Through his wandering he saw and heard many weird things such as tribes who speak in bat like squeaks and build houses of salt, Ethiopians preserving their dead in huge, hollowed out crystals and the Babylonians preserving their dead in honey.

He wrote several curious passages on animal life.

“The following account is of the crocodile. During the four winter months it takes no food. It is a four footed, amphibious creature, lays and hatches its eggs on land, where it spends the grater part of the day and says all night in the river, were the water is warmer than the nigh air and the dew. The difference in size between he young and the full-grown crocodile is greater than in any other known creature; for a crocodile’s egg is hardly bigger than a goose’s, and the young when hatched is small in proportion, yet it grows to a size of some twenty three feet long or even more. It has eyes like a pig’s but great fang like teeth in proportion to its body, and is the only animal to have no tongue and a stationary lower jaw; foe when it eats it brings the upper jaw down upon the lower. It has powerful claws and a scaly hide, which ion its back is impenetrable. It cannot see underwater, though its sight on land is remarkably sharp. One result of spending so much time in the water is that its mouth gets covered with leeches. Other animals avoid the crocodile, as do all birds with one exception-the sandpiper of Egyptian plover; this bird is of service to the crocodile and lives, in consequence, in the greatest amity with him; for when the crocodile comes ashore and lies with his mouth wide open (which he generally does facing towards he west), the bird hops in and swallows the leeches. The crocodile enjoys this and, in consequence, never hurts the bird. Some Egyptians reverence the crocodile as a sacred beast; other do not, but treat it as an enemy. The strongest belief in its sanctity is to be found in Thebes and around Lake Moeris; in these places they keep one particular crocodile, which they tame, putting rings made of glass and gold into its ears and bracelets round its front feet, and giving it special food and ceremonial offerings. In fact, while these creatures are alive they treat them with every kindness, and, when they die, embalm them and bury them in sacred tombs. On the other hand, in the neighborhood of Elephantine crocodiles were no considered sacred animals at all, but are eaten. In the Egyptian language these creatures are called champsae. The name crocodile-or lizard- was given them by the Ionians who saw they resembled the lizards commonly found on stone walls in their own country.

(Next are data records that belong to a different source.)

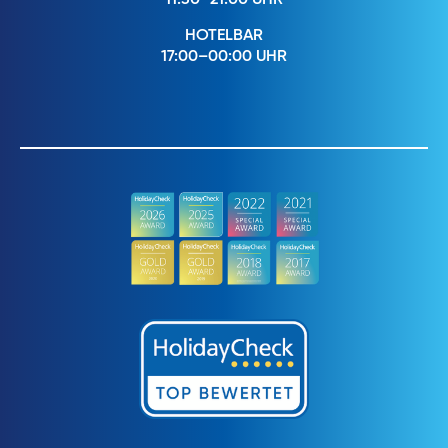
HOTELBAR
17:00–00:00 UHR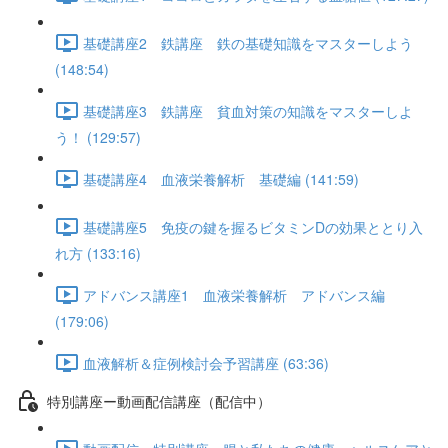
基礎講座2 鉄講座 鉄の基礎知識をマスターしよう
(148:54)
基礎講座3 鉄講座 貧血対策の知識をマスターしよ
う！ (129:57)
基礎講座4 血液栄養解析 基礎編 (141:59)
基礎講座5 免疫の鍵を握るビタミンDの効果ととり入
れ方 (133:16)
アドバンス講座1 血液栄養解析 アドバンス編
(179:06)
血液解析＆症例検討会予習講座 (63:36)
特別講座ー動画配信講座（配信中）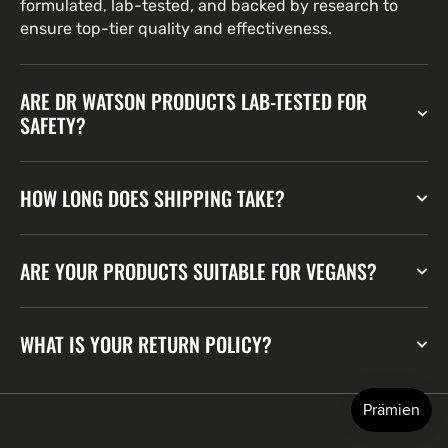
formulated, lab-tested, and backed by research to
ensure top-tier quality and effectiveness.
ARE DR WATSON PRODUCTS LAB-TESTED FOR
SAFETY?
HOW LONG DOES SHIPPING TAKE?
ARE YOUR PRODUCTS SUITABLE FOR VEGANS?
WHAT IS YOUR RETURN POLICY?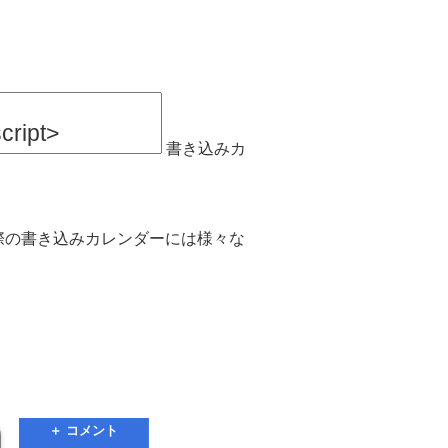
書き込みカ
実際の書き込みカレンダーには様々な
＋ コメント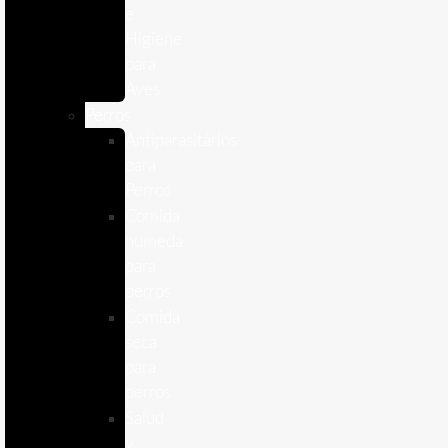
e
Higiene
para
Aves
Perros
Antiparasitários
para
Perros
Comida
humeda
para
perros
Comida
seca
para
perros
Salud
y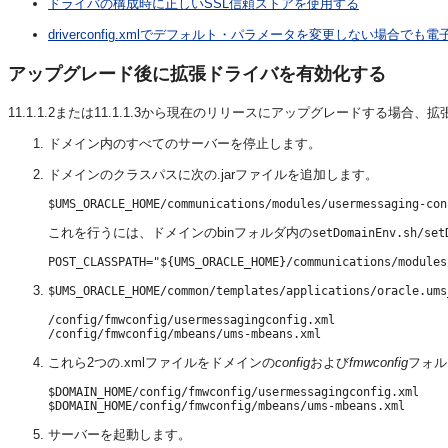
ドライバの構成時に正しいSSL信頼ストアを使用する
driverconfig.xmlでデフォルト・パラメータを変更しない場合で
アップグレード後に拡張ドライバを有効化する
11.1.1.2または11.1.1.3から現在のリリースにアップグレードす
ドメイン内のすべてのサーバーを停止します。
ドメインのクラスパスに次の.jarファイルを追加します。
これを行うには、ドメインのbinフォルダ内の
setDomainEnv.sh/set
$UMS_ORACLE_HOME/common/templates/applications/oracle.ums
/config/fmwconfig/usermessagingconfig.xml

これら2つの.xmlファイルをドメインの
config
および
fmwconfig
フォル
$DOMAIN_HOME/config/fmwconfig/usermessagingconfig.xml

サーバーを起動します。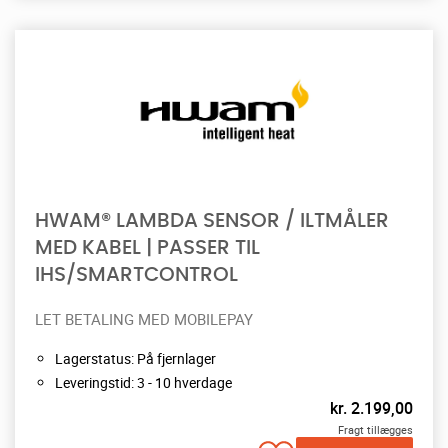
HWAM® LAMBDA SENSOR / ILTMÅLER
MED KABEL | PASSER TIL
IHS/SMARTCONTROL
LET BETALING MED MOBILEPAY
Lagerstatus: På fjernlager
Leveringstid: 3 - 10 hverdage
kr.
2.199,00
Fragt tillægges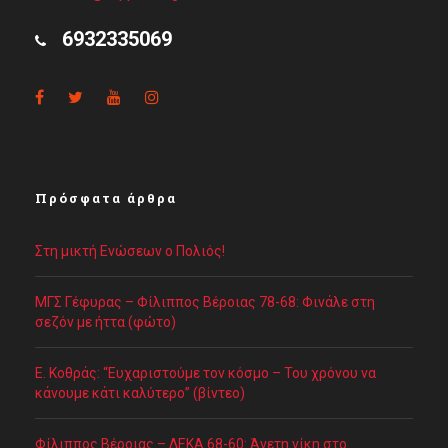
6932335069
Πρόσφατα άρθρα
Στη μικτή Ενώσεων ο Πολιός!
ΜΓΣ Γέφυρας – Φίλιππος Βέροιας 78-68: Φινάλε στη
σεζόν με ήττα (φώτο)
Ε. Κοθράς: “Ευχαριστούμε τον κόσμο – Του χρόνου να
κάνουμε κάτι καλύτερο” (βίντεο)
Φίλιππος Βέροιας – ΔΕΚΑ 68-60: Άνετη νίκη στο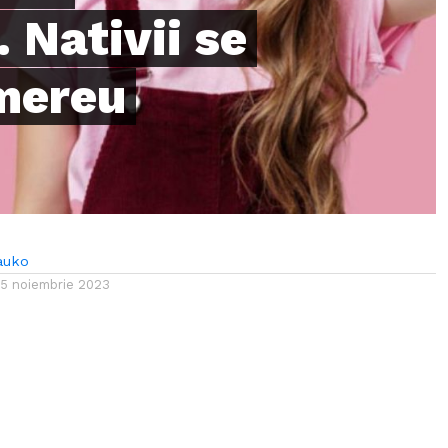
 Nativii se
mereu
auko
15 noiembrie 2023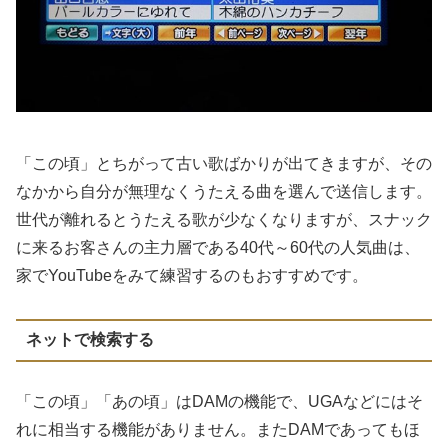
「この頃」とちがって古い歌ばかりが出てきますが、その
なかから自分が無理なくうたえる曲を選んで送信します。
世代が離れるとうたえる歌が少なくなりますが、スナック
に来るお客さんの主力層である40代～60代の人気曲は、
家でYouTubeをみて練習するのもおすすめです。
ネットで検索する
「この頃」「あの頃」はDAMの機能で、UGAなどにはそ
れに相当する機能がありません。またDAMであってもほ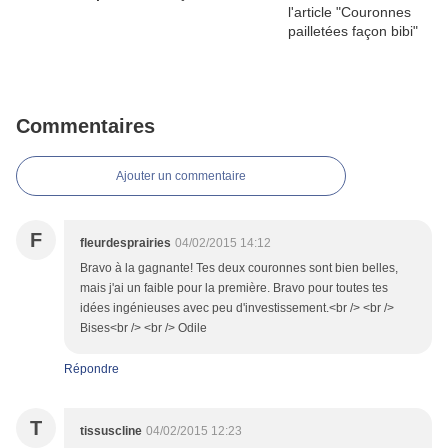
Commentaires
Ajouter un commentaire
F
fleurdesprairies
04/02/2015 14:12
Bravo à la gagnante! Tes deux couronnes sont bien belles,
mais j'ai un faible pour la première. Bravo pour toutes tes
idées ingénieuses avec peu d'investissement.<br /> <br />
Bises<br /> <br /> Odile
Répondre
T
tissuscline
04/02/2015 12:23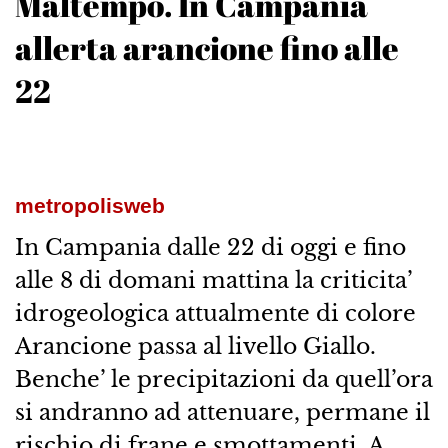
Maltempo. In Campania
allerta arancione fino alle
22
metropolisweb
In Campania dalle 22 di oggi e fino
alle 8 di domani mattina la criticita’
idrogeologica attualmente di colore
Arancione passa al livello Giallo.
Benche’ le precipitazioni da quell’ora
si andranno ad attenuare, permane il
rischio di frane e smottamenti. A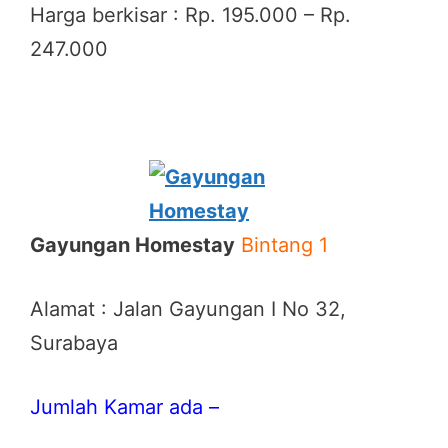
Harga berkisar : Rp. 195.000 – Rp.
247.000
Gayungan Homestay
Bintang 1
Alamat : Jalan Gayungan I No 32,
Surabaya
Jumlah Kamar ada –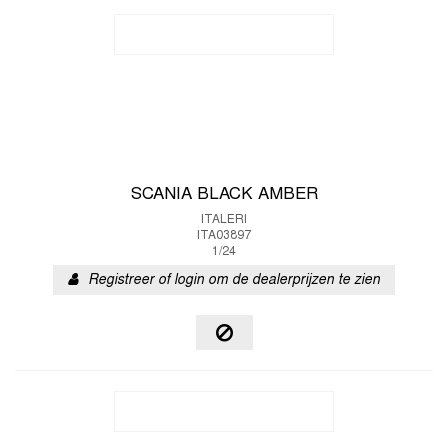
SCANIA BLACK AMBER
ITALERI
ITA03897
1/24
Registreer of login om de dealerprijzen te zien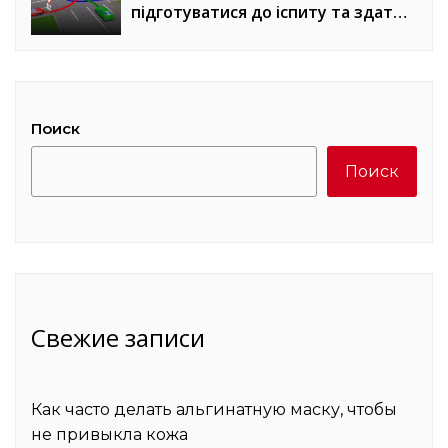
підготуватися до іспиту та здати
з першого разу
Поиск
Поиск
Свежие записи
Как часто делать альгинатную маску, чтобы
не привыкла кожа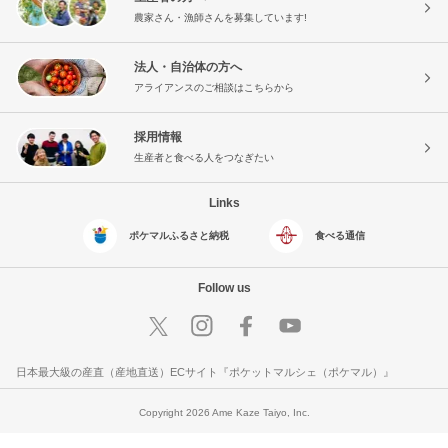
農家さん・漁師さんを募集しています!
法人・自治体の方へ
アライアンスのご相談はこちらから
採用情報
生産者と食べる人をつなぎたい
Links
ポケマルふるさと納税
食べる通信
Follow us
日本最大級の産直（産地直送）ECサイト『ポケットマルシェ（ポケマル）』
Copyright 2026 Ame Kaze Taiyo, Inc.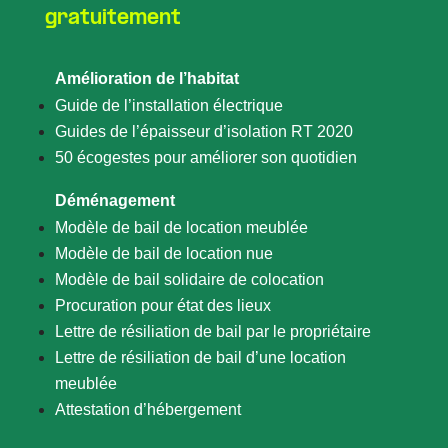
gratuitement
Amélioration de l’habitat
Guide de l’installation électrique
Guides de l’épaisseur d’isolation RT 2020
50 écogestes pour améliorer son quotidien
Déménagement
Modèle de bail de location meublée
Modèle de bail de location nue
Modèle de bail solidaire de colocation
Procuration pour état des lieux
Lettre de résiliation de bail par le propriétaire
Lettre de résiliation de bail d’une location
meublée
Attestation d’hébergement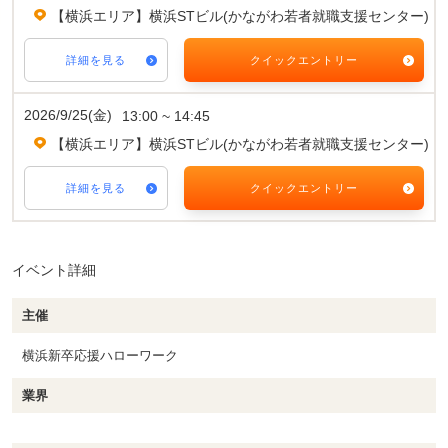
【横浜エリア】横浜STビル(かながわ若者就職支援センター)
詳細を見る
クイックエントリー
2026/9/25(金)
13:00 ~ 14:45
【横浜エリア】横浜STビル(かながわ若者就職支援センター)
詳細を見る
クイックエントリー
イベント詳細
主催
横浜新卒応援ハローワーク
業界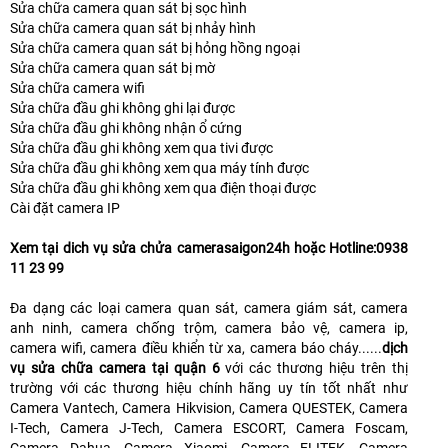
Sửa chữa camera quan sát bị sọc hình
Sửa chữa camera quan sát bị nhảy hình
Sửa chữa camera quan sát bị hỏng hồng ngoại
Sửa chữa camera quan sát bị mờ
Sửa chữa camera wifi
Sửa chữa đầu ghi không ghi lại được
Sửa chữa đầu ghi không nhận ổ cứng
Sửa chữa đầu ghi không xem qua tivi được
Sửa chữa đầu ghi không xem qua máy tính được
Sửa chữa đầu ghi không xem qua điện thoại được
Cài đặt camera IP
Xem tại dich vụ sửa chửa camerasaigon24h hoặc Hotline:0938
11 23 99
Đa dạng các loại camera quan sát, camera giám sát, camera
anh ninh, camera chống trộm, camera bảo vệ, camera ip,
camera wifi, camera điều khiển từ xa, camera báo cháy......
dịch
vụ sửa chữa camera tại quận 6
với các thương hiệu trên thị
trường với các thương hiệu chính hãng uy tín tốt nhất như
Camera Vantech, Camera Hikvision, Camera QUESTEK, Camera
I-Tech, Camera J-Tech, Camera ESCORT, Camera Foscam,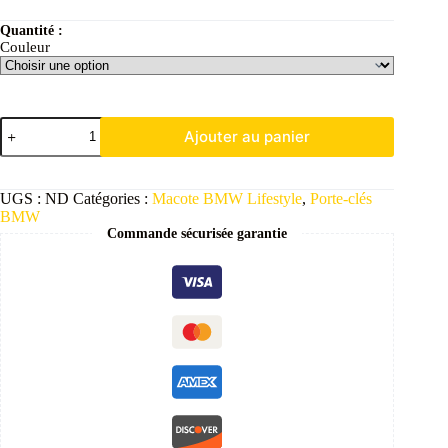
Quantité :
Couleur
Ajouter au panier
UGS :
ND
Catégories :
Macote BMW Lifestyle
,
Porte-clés
BMW
Commande sécurisée garantie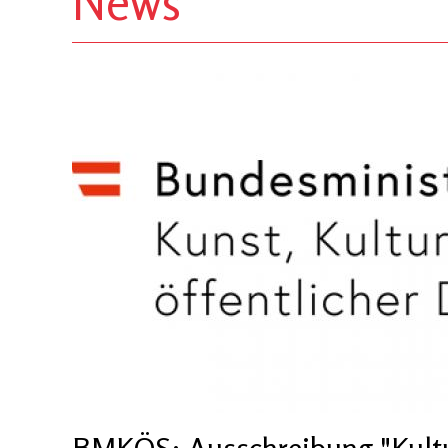
News
BMKÖS: Ausschreibung "Kultur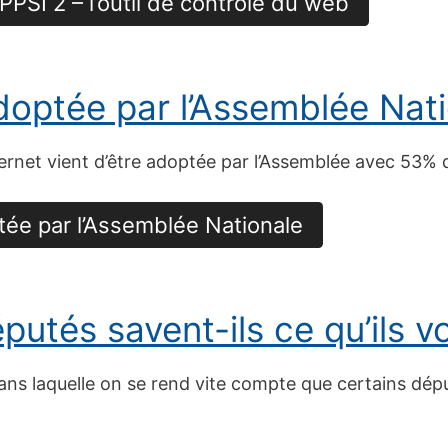
PSI 2 – l’outil de contrôle du web
doptée par l’Assemblée Nat
nternet vient d’être adoptée par l’Assemblée avec 53%
ptée par l’Assemblée Nationale
putés savent-ils ce qu’ils v
ans laquelle on se rend vite compte que certains déput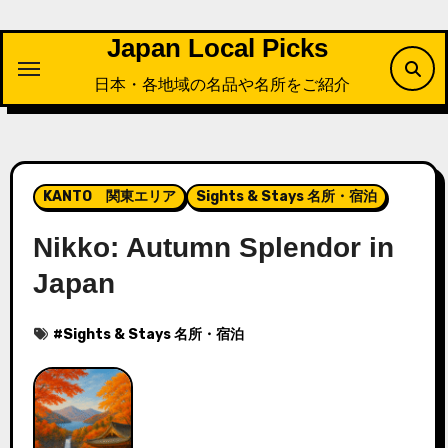
内
容
Japan Local Picks
を
日本・各地域の名品や名所をご紹介
ス
キ
ッ
プ
KANTO 関東エリア
Sights & Stays 名所・宿泊
Nikko: Autumn Splendor in
Japan
#
Sights & Stays 名所・宿泊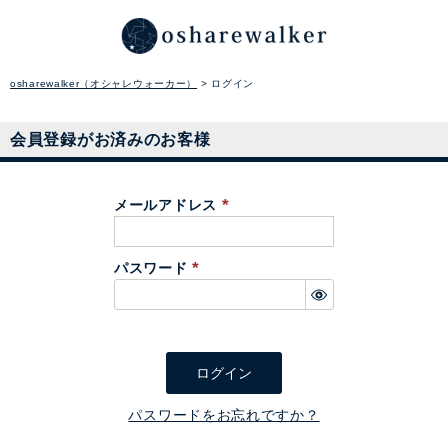
osharewalker（オシャレウォーカー）
ログイン
会員登録がお済みのお客様
メールアドレス
(
必
パスワード
須
(
)
必
須
)
ログイン
パスワードをお忘れですか？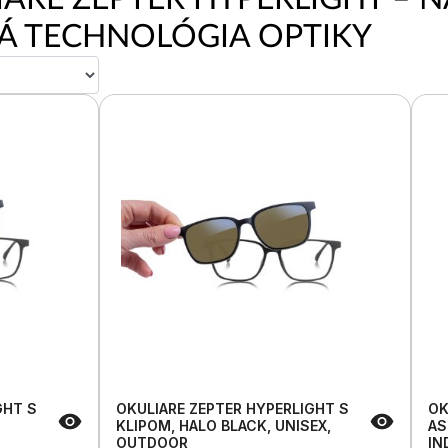
Á TECHNOLÓGIA OPTIKY
GHT S
OKULIARE ZEPTER HYPERLIGHT S
OK
KLIPOM, HALO BLACK, UNISEX,
AS
OUTDOOR
IN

Of the numerous different ways of catching crocodiles I will describe the one which seems to me the most worthy to report. They bait a hook with a chine of pork and let it float out into midstream, and at the same time, sanding on the bank, take a live pig and beat it. The crocodile, hearing its squeals, makes a rush towards it. Gulps it down, and is hauled out of the water. The first thing the huntsman dies when he has got the beast on land is to plaster its eyes with mud; this done, it is dispatched easily enough-but without this precaution it will give a lot of trouble.”

Herodotus’ description is, overall quite good. His description of the symbiosis between the Nile crocodile and the Egyptian plover is the first of its kind.

He gets a few things wrong. The crocodile, like all other vertebrates moves the lower jaw not the upper. Crocodiles do have tongues and can see very well under water.